[Entries taken from a collection]
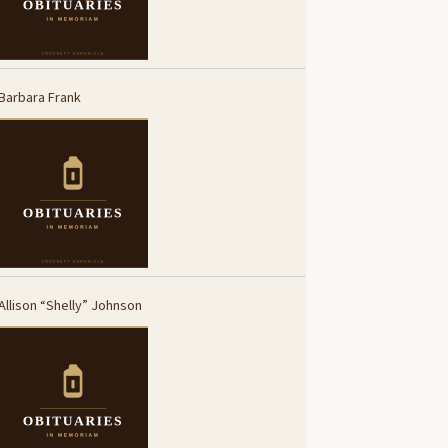
Barbara Frank
Allison “Shelly” Johnson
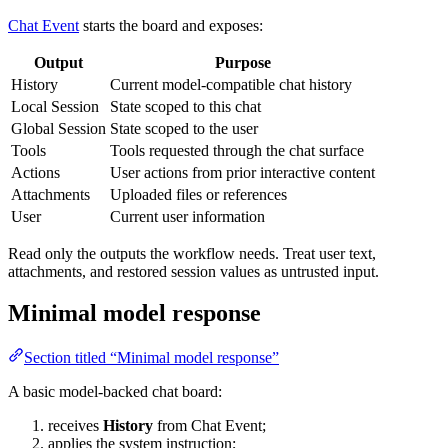
Chat Event
starts the board and exposes:
Output
Purpose
History
Current model-compatible chat history
Local Session
State scoped to this chat
Global Session
State scoped to the user
Tools
Tools requested through the chat surface
Actions
User actions from prior interactive content
Attachments
Uploaded files or references
User
Current user information
Read only the outputs the workflow needs. Treat user text,
attachments, and restored session values as untrusted input.
Minimal model response
Section titled “Minimal model response”
A basic model-backed chat board:
receives
History
from Chat Event;
applies the system instruction;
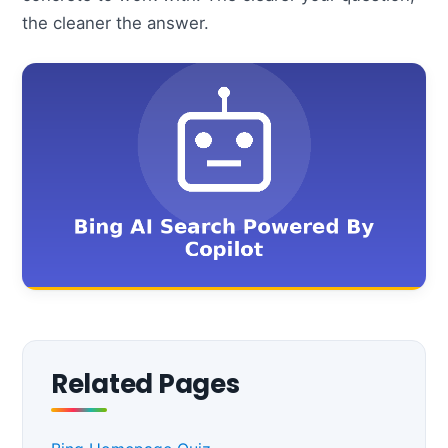
the cleaner the answer.
Related Pages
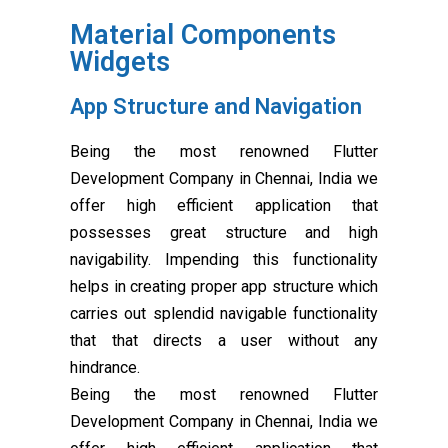
Material Components
Widgets
App Structure and Navigation
Being the most renowned Flutter
Development Company in Chennai, India we
offer high efficient application that
possesses great structure and high
navigability. Impending this functionality
helps in creating proper app structure which
carries out splendid navigable functionality
that that directs a user without any
hindrance.
Being the most renowned Flutter
Development Company in Chennai, India we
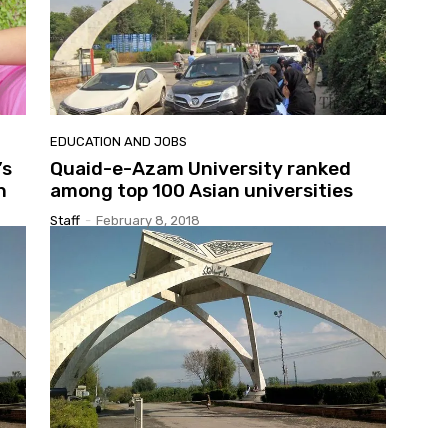
EDUCATION AND JOBS
’s
Quaid-e-Azam University ranked
n
among top 100 Asian universities
Staff
-
February 8, 2018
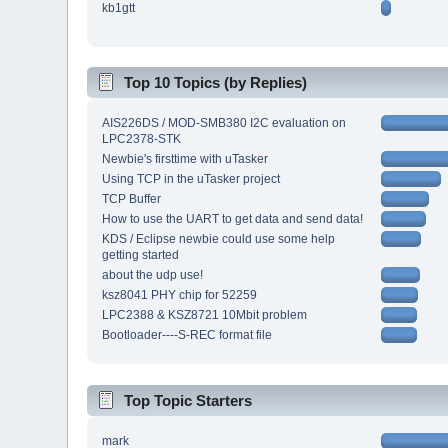
kb1gtt
Top 10 Topics (by Replies)
AIS226DS / MOD-SMB380 I2C evaluation on
LPC2378-STK
Newbie's firsttime with uTasker
Using TCP in the uTasker project
TCP Buffer
How to use the UART to get data and send data!
KDS / Eclipse newbie could use some help
getting started
about the udp use!
ksz8041 PHY chip for 52259
LPC2388 & KSZ8721 10Mbit problem
Bootloader----S-REC format file
Top Topic Starters
mark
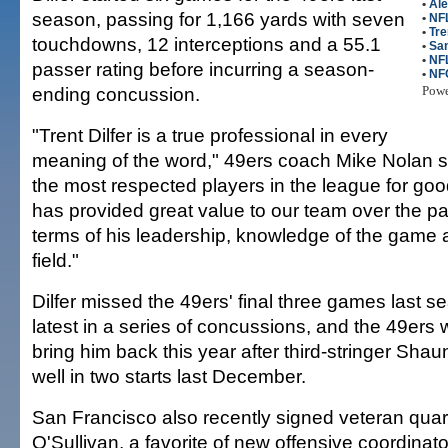
•
Ale
season, passing for 1,166 yards with seven
•
NFL
•
Tre
touchdowns, 12 interceptions and a 55.1
•
San
•
NF
passer rating before incurring a season-
•
NF
ending concussion.
Pow
"Trent Dilfer is a true professional in every
meaning of the word," 49ers coach Mike Nolan sa
the most respected players in the league for goo
has provided great value to our team over the pa
terms of his leadership, knowledge of the game 
field."
Dilfer missed the 49ers' final three games last s
latest in a series of concussions, and the 49ers 
bring him back this year after third-stringer Shau
well in two starts last December.
San Francisco also recently signed veteran quar
O'Sullivan, a favorite of new offensive coordinat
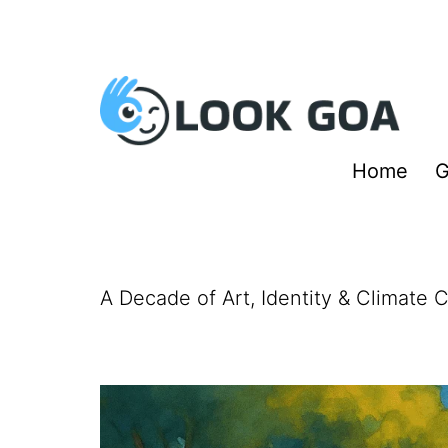
Skip
to
content
Look
Home
G
Goa
A Decade of Art, Identity & Climate 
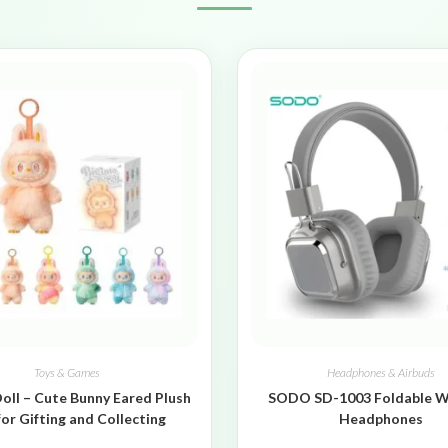
Toys & Games
Headphones & Airbuds
oll – Cute Bunny Eared Plush
SODO SD-1003 Foldable W
for Gifting and Collecting
Headphones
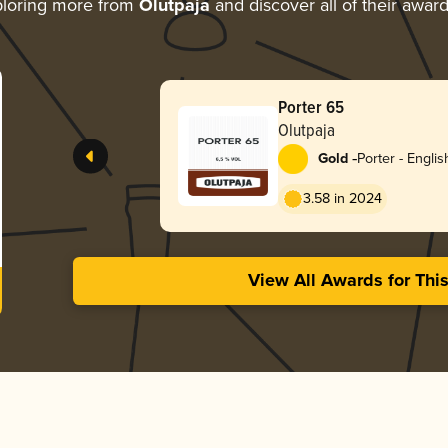
loring more from
Olutpaja
and discover all of their awar
Porter 65
Olutpaja
-
Gold
Porter - Englis
3.58 in 2024
View All Awards for Thi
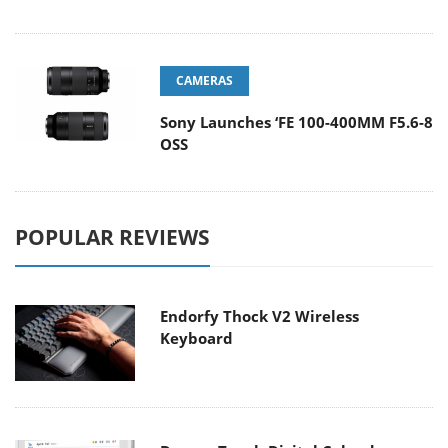
CAMERAS
Sony Launches ‘FE 100-400MM F5.6-8
OSS
POPULAR REVIEWS
Endorfy Thock V2 Wireless
Keyboard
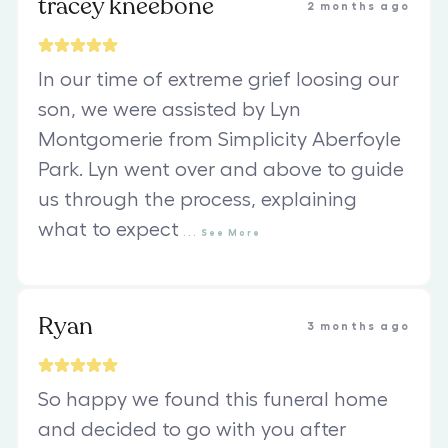
tracey kneebone
2 months ago
In our time of extreme grief loosing our
son, we were assisted by Lyn
Montgomerie from Simplicity Aberfoyle
Park. Lyn went over and above to guide
us through the process, explaining
what to expect
...
See
More
Ryan
3 months ago
So happy we found this funeral home
and decided to go with you after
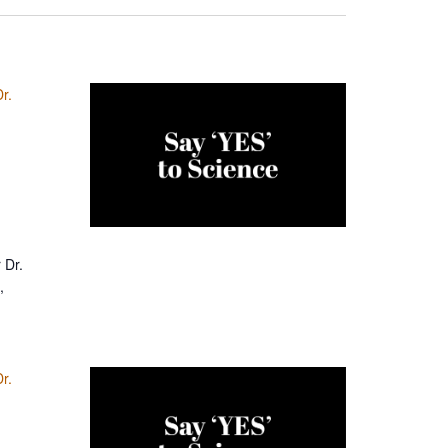
r.
 Dr.
,
r.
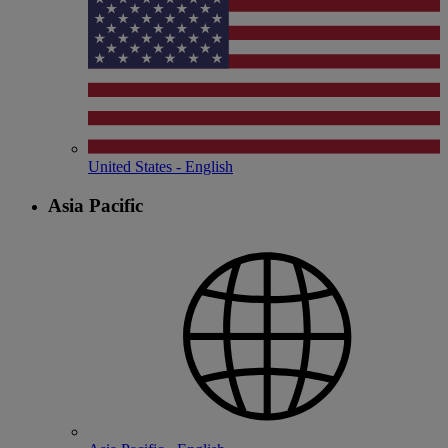
United States - English
Asia Pacific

# WORK REQUEST
Exact repetition of each line above is expected; images are to be omitted.

# YOUR RESPONSE
Barbara Frank
Allison “Shelly” Johnson
Chat Event
starts the board and exposes:
Output
Purpose
History
Current model-compatible chat history
Local Session
State scoped to this chat
Global Session
State scoped to the user
Tools
Tools requested through the chat surface
Actions
User actions from prior interactive content
Attachments
Uploaded files or references
User
Current user information
Read only the outputs the workflow needs. Treat user text,
attachments, and restored session values as untrusted input.
Minimal model response
Section titled “Minimal model response”
A basic model-backed chat board:
receives
History
from Chat Event;
applies the system instruction;
the cleaner the answer.
Related Pages
Material Components
Widgets
App Structure and Navigation
Being the most renowned Flutter
Development Company in Chennai, India we
offer high efficient application that
possesses great structure and high
navigability. Impending this functionality
helps in creating proper app structure which
carries out splendid navigable functionality
that that directs a user without any
hindrance.
Being the most renowned Flutter
Development Company in Chennai, India we
EDUCATION AND JOBS
’s
Quaid-e-Azam University ranked
n
among top 100 Asian universities
Staff
-
February 8, 2018
kb1gtt
Top 10 Topics (by Replies)
AIS226DS / MOD-SMB380 I2C evaluation on
LPC2378-STK
Newbie's firsttime with uTasker
Using TCP in the uTasker project
TCP Buffer
How to use the UART to get data and send data!
KDS / Eclipse newbie could use some help
getting started
about the udp use!
ksz8041 PHY chip for 52259
LPC2388 & KSZ8721 10Mbit problem
Bootloader----S-REC format file
Top Topic Starters
mark
•
Ale
season, passing for 1,166 yards with seven
•
NFL
•
Tre
touchdowns, 12 interceptions and a 55.1
•
San
•
NF
passer rating before incurring a season-
•
NF
ending concussion.
Pow
"Trent Dilfer is a true professional in every
meaning of the word," 49ers coach Mike Nolan sa
the most respected players in the league for goo
has provided great value to our team over the pa
terms of his leadership, knowledge of the game 
field."
Dilfer missed the 49ers' final three games last s
latest in a series of concussions, and the 49ers 
bring him back this year after third-stringer Shau
well in two starts last December.
San Francisco also recently signed veteran quar
O'Sullivan, a favorite of new offensive coordinat
Skip
to
content
Look
Home
G
Goa
A Decade of Art, Identity & Climate 
Toys & Games
Headphones & Airbuds
oll – Cute Bunny Eared Plush
SODO SD-1003 Foldable W
for Gifting and Collecting
Headphones
loring more from
Olutpaja
and discover all of their awar
Porter 65
Olutpaja
-
Gold
Porter - Englis
3.58 in 2024
View All Awards for Thi
CAMERAS
Sony Launches ‘FE 100-400MM F5.6-8
OSS
POPULAR REVIEWS
Endorfy Thock V2 Wireless
Keyboard
tracey kneebone
2 months ago
In our time of extreme grief loosing our
son, we were assisted by Lyn
Montgomerie from Simplicity Aberfoyle
Park. Lyn went over and above to guide
us through the process, explaining
what to expect
...
See
More
Ryan
3 months ago
So happy we found this funeral home
and decided to go with you after
r.
 Dr.
,
r.
United States - English
Asia Pacific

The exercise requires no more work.